OFFICE SPACE means economic growth, because space attracts workers, who attract stores, restaurants and other enterprises. Three years ago, the vacancy rate for office space in the District hovered between 1 percent and one-tenth of 1 percent, the second or third tightest market in the country. Rents were soaring. Private developers responded by mounting a tremendous building boom. In 1982-84 they will create almost 12 million square feet of new office space, or five times the usual rate, according to realtors. The natural result is a glut. Vacancy rates are now about 10 percent, and new buildings are having trouble finding tenants.
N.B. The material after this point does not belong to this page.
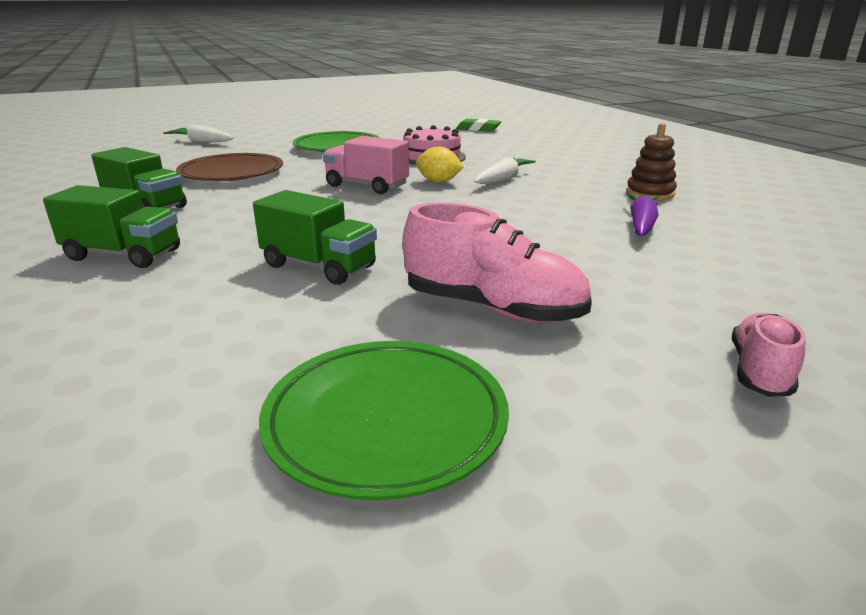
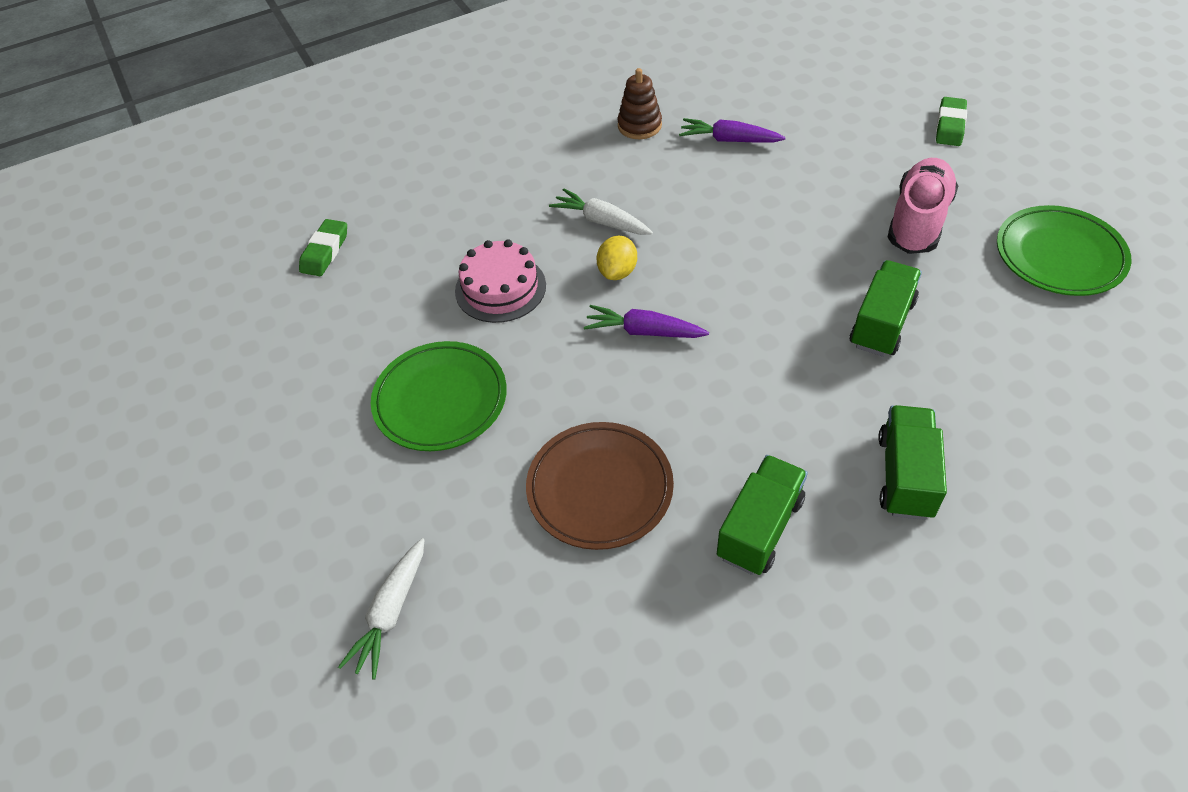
camera: 90 degrees left, 25 degrees up
(367, 186) = (643, 331): pink truck -> purple carrot
(759, 371) = (950, 126): pink shoe -> green eraser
Was there reckless speculation, attracted by an astoundingly low vacancy rate and made all the more irresistible by the 1981 tax changes affecting depreciation and operating losses? Not really. Certainly there was more than a little eagerness on the part of developers and investors, whose decisions are less than scientific, impossible to coordinate and tend to come in binges. The short-run glut is more attributable to other factors, however, like the sluggish recovery and high real interest rates. Many other cities are in even worse shape, according to a Coldwell Banker report. San Diego's vacancy rate is over 23 percent, Atlanta's almost 20, and the national average for major cities is almost 11 percent.

Even if not financially shrewd--and it's too soon to tell--much of the new development is exactly where the mayor's planners would like it to occur: east of 15th Street, between M Street and Pennsylvania Avenue. Perhaps they jumped the gun, but the developers have given the District an earlier- than-expected foundation for important economic growth. Now that the pioneering efforts are proving unexpectedly painful, is there cause for public concern or government action?

John H. McKoy, director of the city's planning office, points to many ways in which the city has already reduced the cost of particular developments, from air rights to zoning variances. On a case-by- case basis, the city is willing to consider doing more. But, Mr. McKoy observes, the public has already made massive investments to spur private activity downtown. They're called Metro and Convention Center. In the face of a recession, the plateau in federal activity and the fairly immutable laws of supply and demand, there's probably little more that the city can do to help fill those buildings. One exception may be the "adult" entertainment blight, which could be a serious concern of prospective tenants. Is there a way to expedite its departure from areas slated for revitalization?

If the investors were expecting quick leases and heavy cash flows, they will be disappointed. But most will survive because their pockets are deep enough to hold largely vacant buildings for a while. More important, they will ultimately prosper because they've bought stock in what we believe is a blue-chip enterprise: downtown D.C.